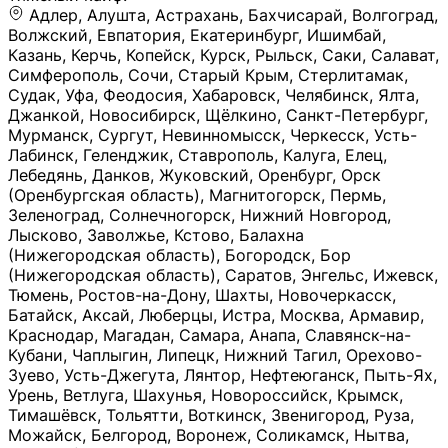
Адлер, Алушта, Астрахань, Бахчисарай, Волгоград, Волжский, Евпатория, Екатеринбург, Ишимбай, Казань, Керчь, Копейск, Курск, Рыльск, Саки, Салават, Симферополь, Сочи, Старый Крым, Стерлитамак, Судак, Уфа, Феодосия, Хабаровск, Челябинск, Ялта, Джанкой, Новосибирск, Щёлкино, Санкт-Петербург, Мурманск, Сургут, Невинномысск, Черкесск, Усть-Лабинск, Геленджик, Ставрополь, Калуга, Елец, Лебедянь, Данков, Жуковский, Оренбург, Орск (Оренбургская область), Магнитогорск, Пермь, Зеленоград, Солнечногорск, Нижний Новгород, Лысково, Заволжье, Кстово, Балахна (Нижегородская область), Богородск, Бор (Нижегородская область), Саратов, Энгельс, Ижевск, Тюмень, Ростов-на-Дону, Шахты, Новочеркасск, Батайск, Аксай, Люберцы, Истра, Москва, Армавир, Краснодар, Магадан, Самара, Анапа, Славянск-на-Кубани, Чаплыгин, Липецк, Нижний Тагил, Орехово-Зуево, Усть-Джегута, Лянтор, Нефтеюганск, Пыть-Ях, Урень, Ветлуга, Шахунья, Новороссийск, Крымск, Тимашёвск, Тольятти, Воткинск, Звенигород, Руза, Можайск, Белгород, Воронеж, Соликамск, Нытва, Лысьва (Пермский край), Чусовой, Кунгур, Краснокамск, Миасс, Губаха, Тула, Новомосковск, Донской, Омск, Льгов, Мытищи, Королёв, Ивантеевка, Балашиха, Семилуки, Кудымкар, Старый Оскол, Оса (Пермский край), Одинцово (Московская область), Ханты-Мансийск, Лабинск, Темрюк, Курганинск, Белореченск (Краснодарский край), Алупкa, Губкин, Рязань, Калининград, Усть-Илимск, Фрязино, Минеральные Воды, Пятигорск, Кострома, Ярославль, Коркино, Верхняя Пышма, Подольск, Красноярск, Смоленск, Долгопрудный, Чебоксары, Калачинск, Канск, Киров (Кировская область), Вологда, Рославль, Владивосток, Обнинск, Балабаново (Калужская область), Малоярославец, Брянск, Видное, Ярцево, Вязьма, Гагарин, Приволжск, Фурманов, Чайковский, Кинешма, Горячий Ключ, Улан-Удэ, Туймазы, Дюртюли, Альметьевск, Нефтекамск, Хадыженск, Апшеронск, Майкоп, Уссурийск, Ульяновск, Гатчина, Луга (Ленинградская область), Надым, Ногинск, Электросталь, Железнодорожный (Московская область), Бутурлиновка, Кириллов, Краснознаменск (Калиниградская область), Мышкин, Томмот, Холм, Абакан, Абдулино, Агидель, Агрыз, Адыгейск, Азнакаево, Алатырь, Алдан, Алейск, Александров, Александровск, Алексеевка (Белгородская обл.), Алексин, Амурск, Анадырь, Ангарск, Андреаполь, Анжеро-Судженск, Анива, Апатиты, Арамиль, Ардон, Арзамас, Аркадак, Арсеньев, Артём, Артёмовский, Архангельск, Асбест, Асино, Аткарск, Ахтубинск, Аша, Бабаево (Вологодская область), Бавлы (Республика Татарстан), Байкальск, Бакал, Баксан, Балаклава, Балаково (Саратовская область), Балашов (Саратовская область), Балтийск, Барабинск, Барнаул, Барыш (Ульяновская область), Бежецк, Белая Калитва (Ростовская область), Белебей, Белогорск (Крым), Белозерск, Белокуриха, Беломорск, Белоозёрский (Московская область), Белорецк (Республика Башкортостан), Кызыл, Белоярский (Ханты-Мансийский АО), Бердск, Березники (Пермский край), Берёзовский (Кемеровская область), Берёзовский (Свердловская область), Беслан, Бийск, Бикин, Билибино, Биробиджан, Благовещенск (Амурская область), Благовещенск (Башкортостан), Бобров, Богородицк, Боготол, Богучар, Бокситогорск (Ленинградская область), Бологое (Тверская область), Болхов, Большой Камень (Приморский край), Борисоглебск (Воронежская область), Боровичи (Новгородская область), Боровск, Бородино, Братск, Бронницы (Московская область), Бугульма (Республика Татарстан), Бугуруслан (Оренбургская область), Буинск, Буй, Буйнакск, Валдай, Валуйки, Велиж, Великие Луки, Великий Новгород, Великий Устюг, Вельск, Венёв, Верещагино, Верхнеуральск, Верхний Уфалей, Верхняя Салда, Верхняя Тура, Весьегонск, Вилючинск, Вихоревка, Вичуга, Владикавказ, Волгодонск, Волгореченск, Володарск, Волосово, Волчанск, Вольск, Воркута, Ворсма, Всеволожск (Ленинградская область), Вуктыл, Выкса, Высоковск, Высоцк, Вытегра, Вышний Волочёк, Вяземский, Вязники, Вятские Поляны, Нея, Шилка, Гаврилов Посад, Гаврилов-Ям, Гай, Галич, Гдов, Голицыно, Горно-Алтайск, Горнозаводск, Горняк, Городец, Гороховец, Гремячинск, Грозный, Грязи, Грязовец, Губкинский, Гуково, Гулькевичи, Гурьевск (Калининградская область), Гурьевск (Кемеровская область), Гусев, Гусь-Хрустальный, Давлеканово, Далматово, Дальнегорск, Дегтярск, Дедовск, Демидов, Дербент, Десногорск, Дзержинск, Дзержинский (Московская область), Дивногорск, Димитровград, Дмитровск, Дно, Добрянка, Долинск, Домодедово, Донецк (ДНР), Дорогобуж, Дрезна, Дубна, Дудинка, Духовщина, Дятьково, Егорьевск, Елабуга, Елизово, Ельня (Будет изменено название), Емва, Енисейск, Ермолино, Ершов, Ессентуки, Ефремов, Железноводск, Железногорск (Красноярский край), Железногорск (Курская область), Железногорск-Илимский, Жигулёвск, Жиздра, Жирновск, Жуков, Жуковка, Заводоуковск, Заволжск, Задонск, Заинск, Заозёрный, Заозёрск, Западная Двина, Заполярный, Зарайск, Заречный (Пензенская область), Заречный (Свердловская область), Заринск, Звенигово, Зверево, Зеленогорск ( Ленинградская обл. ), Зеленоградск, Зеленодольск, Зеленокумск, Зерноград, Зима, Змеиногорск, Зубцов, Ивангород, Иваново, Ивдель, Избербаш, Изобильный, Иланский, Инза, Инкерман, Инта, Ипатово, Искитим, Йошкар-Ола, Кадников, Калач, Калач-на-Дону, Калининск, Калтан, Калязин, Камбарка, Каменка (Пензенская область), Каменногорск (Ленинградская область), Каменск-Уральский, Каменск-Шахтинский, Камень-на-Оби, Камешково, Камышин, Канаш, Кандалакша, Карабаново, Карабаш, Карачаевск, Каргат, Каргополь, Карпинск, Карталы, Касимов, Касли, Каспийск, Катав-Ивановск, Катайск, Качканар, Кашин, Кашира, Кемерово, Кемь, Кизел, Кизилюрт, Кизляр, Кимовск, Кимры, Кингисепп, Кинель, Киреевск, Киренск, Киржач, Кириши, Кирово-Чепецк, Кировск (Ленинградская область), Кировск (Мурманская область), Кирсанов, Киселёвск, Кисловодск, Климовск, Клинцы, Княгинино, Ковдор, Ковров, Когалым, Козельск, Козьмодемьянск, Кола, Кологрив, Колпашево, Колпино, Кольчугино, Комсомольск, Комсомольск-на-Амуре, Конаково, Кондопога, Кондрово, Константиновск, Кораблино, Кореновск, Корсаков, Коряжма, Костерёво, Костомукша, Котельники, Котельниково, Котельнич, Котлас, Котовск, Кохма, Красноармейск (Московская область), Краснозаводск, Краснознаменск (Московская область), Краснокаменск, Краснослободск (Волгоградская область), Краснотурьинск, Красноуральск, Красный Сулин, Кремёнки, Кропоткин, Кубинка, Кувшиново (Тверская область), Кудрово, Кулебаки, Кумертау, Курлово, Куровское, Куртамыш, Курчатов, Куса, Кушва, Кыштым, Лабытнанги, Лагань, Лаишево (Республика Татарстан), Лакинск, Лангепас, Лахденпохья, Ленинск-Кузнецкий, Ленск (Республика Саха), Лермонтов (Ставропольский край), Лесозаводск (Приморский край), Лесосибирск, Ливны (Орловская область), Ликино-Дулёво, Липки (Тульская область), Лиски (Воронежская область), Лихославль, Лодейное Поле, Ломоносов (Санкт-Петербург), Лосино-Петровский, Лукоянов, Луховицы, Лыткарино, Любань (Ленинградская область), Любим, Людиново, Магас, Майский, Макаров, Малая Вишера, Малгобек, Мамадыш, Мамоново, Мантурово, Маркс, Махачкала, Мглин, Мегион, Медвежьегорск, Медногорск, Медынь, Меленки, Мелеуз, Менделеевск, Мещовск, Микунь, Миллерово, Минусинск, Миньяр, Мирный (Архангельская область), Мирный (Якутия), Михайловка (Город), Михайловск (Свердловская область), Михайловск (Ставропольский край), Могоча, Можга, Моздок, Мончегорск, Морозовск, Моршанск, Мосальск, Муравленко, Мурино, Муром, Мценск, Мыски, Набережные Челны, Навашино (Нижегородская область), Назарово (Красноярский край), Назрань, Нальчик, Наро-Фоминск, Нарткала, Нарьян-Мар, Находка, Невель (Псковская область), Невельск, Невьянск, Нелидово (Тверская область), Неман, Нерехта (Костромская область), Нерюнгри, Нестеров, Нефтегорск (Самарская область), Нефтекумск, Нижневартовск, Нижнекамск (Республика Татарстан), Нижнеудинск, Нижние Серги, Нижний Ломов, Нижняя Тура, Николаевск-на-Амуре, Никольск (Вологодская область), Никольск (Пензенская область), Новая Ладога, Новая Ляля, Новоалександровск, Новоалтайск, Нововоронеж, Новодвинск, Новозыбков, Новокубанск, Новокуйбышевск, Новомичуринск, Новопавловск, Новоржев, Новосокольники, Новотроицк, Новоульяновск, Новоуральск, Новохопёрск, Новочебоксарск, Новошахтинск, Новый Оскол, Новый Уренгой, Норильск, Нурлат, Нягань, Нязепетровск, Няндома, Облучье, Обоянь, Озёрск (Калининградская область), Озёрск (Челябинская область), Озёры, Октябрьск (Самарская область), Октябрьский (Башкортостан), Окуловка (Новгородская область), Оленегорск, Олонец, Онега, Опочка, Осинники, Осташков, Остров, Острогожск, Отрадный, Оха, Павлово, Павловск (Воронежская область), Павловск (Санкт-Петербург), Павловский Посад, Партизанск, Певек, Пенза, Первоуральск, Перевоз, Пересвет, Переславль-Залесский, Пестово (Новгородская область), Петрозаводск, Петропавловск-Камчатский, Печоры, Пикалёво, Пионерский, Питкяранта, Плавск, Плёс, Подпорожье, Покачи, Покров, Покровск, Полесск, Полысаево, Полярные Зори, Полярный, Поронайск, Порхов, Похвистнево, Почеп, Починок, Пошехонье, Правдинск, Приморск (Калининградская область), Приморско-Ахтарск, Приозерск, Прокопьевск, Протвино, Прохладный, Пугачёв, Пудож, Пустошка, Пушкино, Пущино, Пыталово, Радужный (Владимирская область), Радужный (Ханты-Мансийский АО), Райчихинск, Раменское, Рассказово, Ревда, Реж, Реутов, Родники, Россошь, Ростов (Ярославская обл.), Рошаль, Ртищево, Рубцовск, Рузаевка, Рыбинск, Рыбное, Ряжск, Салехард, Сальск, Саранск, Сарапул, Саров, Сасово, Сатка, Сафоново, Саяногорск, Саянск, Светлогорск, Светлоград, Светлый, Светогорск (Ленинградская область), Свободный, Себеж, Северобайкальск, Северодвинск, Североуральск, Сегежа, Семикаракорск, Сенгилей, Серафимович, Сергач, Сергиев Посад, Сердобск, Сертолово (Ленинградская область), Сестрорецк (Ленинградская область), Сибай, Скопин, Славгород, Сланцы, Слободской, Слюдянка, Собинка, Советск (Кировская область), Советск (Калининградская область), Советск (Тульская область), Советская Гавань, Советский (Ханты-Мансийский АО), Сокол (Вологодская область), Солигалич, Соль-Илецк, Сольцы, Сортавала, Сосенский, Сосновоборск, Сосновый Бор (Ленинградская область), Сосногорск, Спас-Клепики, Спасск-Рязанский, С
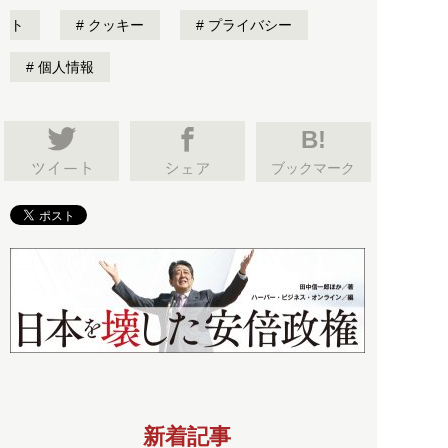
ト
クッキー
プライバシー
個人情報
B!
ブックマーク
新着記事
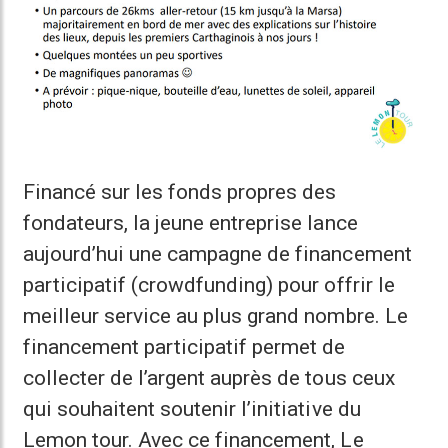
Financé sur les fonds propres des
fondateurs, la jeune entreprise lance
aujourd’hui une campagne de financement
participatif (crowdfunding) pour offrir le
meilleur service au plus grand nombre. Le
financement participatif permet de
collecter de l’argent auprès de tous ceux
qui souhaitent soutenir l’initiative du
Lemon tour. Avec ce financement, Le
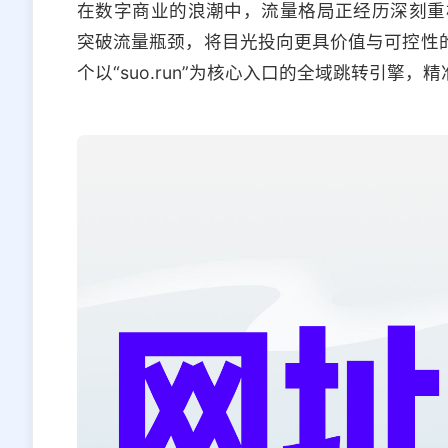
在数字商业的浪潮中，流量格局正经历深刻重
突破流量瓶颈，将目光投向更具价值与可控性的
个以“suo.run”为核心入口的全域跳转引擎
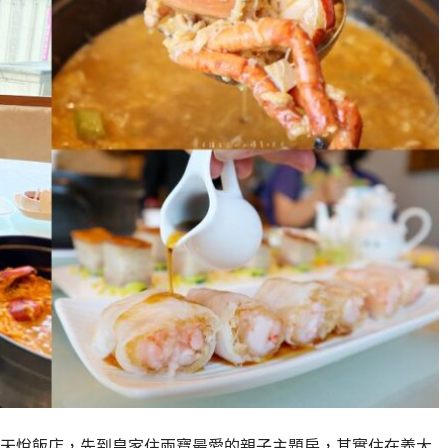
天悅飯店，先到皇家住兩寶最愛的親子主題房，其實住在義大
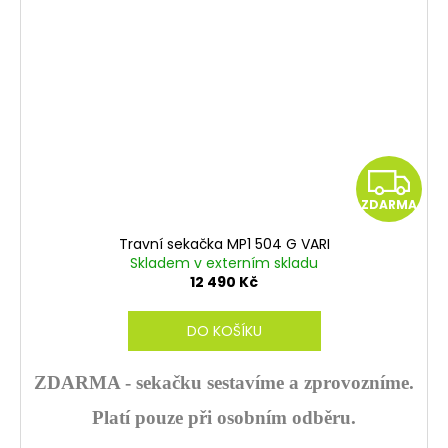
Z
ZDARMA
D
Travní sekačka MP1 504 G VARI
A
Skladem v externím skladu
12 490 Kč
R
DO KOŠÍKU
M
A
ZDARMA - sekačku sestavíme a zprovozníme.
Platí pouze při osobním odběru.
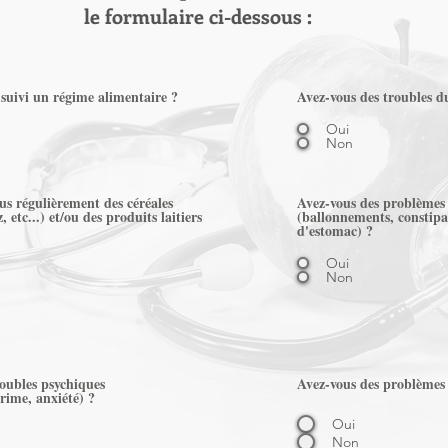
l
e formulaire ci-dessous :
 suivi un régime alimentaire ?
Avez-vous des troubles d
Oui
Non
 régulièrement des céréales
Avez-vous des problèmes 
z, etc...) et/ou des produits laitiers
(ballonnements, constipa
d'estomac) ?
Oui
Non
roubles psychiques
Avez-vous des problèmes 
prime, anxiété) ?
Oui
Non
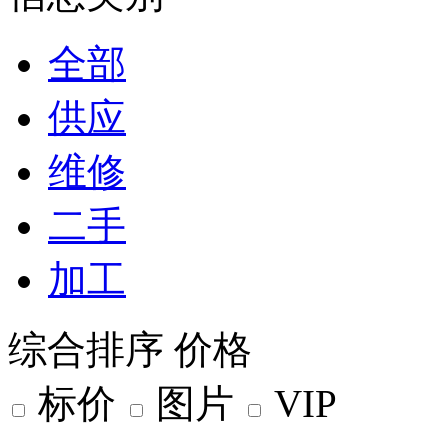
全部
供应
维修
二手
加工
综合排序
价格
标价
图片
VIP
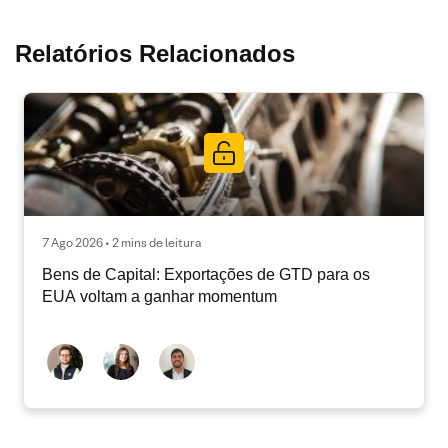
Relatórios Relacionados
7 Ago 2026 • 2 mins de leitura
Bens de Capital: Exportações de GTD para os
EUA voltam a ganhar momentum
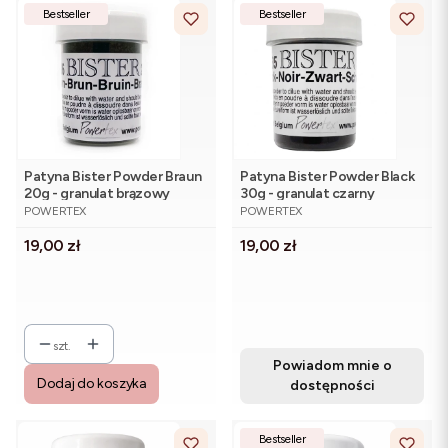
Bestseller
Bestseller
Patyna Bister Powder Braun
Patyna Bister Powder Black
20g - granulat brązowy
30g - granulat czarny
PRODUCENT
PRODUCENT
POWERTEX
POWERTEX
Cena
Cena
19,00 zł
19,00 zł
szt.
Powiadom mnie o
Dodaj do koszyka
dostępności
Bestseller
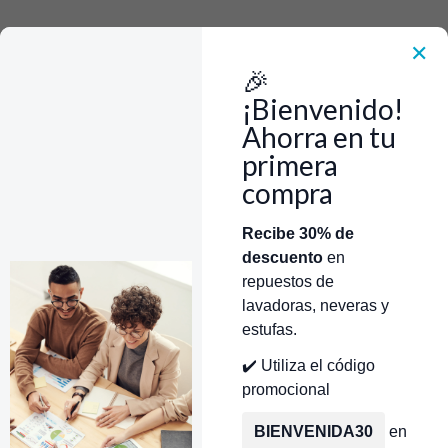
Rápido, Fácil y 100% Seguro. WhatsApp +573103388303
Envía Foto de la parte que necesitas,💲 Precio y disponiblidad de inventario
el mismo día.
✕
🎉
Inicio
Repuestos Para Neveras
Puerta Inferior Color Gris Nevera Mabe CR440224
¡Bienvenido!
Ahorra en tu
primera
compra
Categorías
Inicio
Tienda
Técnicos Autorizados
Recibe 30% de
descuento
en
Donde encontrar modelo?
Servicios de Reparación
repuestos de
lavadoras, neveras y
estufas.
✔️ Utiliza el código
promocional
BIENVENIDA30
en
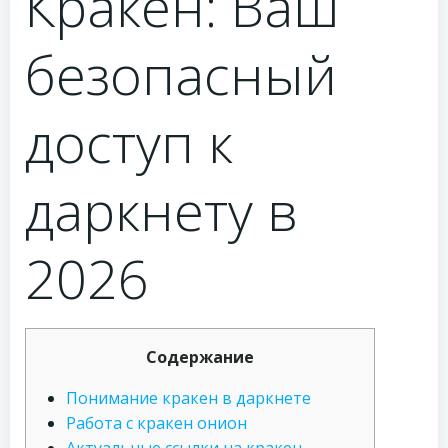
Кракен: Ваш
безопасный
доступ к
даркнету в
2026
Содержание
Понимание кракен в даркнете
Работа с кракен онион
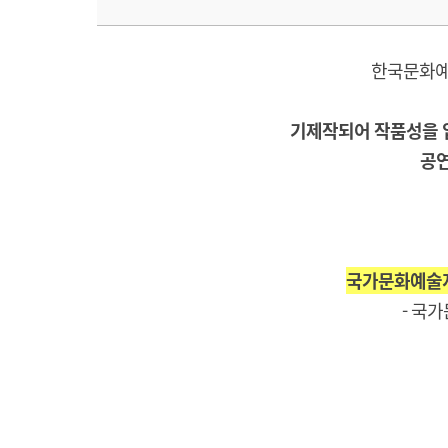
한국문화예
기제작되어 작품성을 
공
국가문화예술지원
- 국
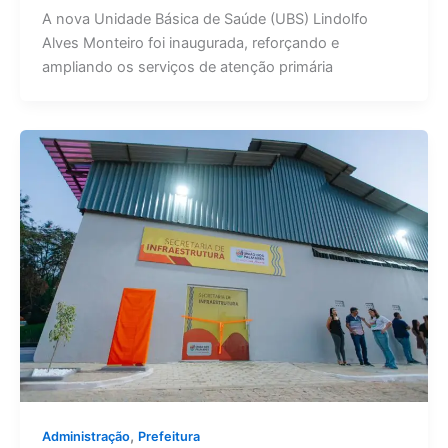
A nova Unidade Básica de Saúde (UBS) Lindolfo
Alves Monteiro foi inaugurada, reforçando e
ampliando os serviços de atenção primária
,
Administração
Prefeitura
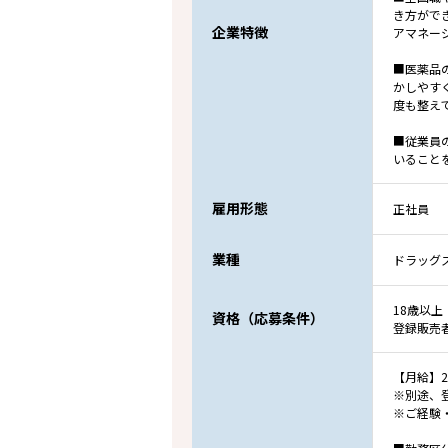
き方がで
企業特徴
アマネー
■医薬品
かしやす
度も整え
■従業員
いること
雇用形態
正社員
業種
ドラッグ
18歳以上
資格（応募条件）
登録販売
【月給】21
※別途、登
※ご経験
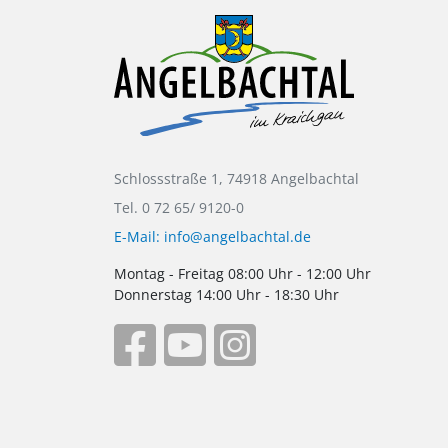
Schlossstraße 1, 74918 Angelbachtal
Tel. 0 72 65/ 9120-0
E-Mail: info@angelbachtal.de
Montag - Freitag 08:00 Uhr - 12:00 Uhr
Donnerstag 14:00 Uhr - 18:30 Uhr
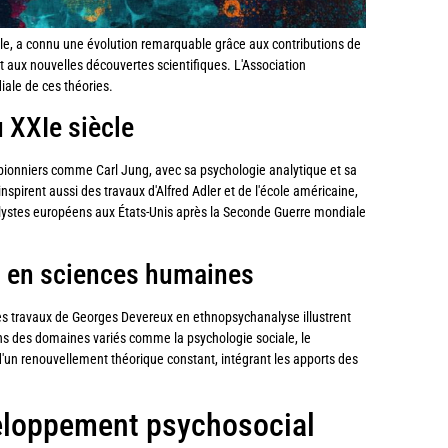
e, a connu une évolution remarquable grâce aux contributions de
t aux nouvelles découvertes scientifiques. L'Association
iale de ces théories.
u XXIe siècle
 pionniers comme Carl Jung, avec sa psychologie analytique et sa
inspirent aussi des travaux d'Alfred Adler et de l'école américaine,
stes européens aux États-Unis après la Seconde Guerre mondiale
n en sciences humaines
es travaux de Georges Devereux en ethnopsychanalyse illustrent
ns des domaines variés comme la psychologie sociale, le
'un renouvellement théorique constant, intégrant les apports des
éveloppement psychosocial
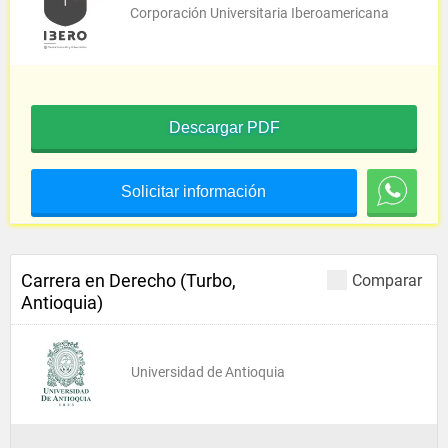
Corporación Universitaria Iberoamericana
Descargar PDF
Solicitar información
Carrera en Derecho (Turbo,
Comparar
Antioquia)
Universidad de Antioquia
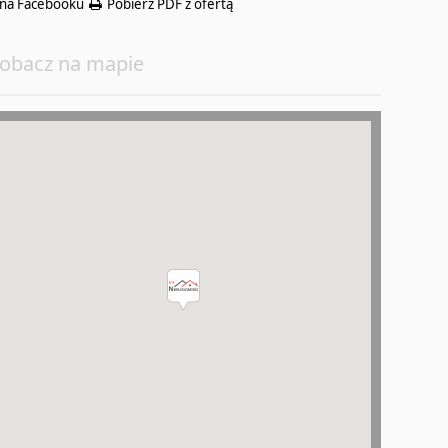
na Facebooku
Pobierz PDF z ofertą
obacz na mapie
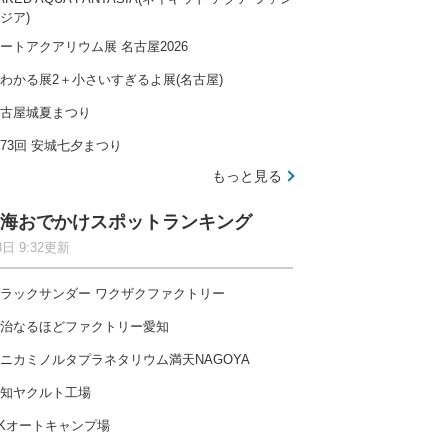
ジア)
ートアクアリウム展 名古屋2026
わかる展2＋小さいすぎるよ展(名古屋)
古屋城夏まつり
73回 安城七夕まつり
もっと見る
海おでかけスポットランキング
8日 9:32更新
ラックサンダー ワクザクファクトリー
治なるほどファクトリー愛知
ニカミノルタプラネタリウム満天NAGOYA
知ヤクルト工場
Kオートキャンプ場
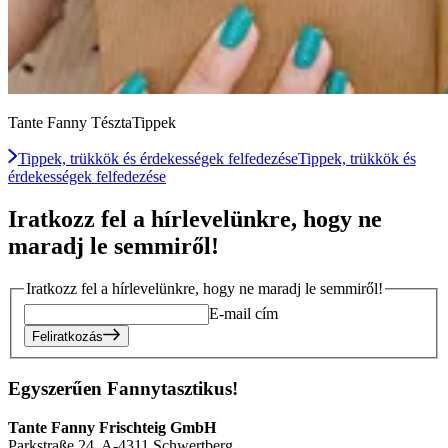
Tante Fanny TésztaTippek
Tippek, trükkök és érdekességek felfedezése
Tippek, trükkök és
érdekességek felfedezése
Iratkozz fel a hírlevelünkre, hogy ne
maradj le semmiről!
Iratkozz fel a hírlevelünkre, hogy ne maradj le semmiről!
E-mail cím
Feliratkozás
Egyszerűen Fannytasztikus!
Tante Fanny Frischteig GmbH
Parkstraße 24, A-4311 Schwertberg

_WHAT TO PRODUCE_
Read the listing line by line, and copy each line in which the word "Antioquia" is found.

_TASK ANSWER_
Antioquia)
Universidad de Antioquia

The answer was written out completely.